» **WHAT THIS TASK INVOLVES**
Output the following data line for line, with no changes.
*** Opening of DATA TO USE ***
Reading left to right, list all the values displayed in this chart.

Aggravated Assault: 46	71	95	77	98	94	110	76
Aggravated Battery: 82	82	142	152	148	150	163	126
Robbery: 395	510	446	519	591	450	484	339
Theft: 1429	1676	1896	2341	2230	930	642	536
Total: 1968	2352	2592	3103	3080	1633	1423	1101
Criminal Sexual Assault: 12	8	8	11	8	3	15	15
*** Close of DATA TO USE ***
» **ANSWER FOR THIS EXERCISE**
Reading left to right, list all the values displayed in this chart.

Aggravated Assault: 46	71	95	77	98	94	110	76
Aggravated Battery: 82	82	142	152	148	150	163	126
Robbery: 395	510	446	519	591	450	484	339
Theft: 1429	1676	1896	2341	2230	930	642	536
Total: 1968	2352	2592	3103	3080	1633	1423	1101
Criminal Sexual Assault: 12	8	8	11	8	3	15	15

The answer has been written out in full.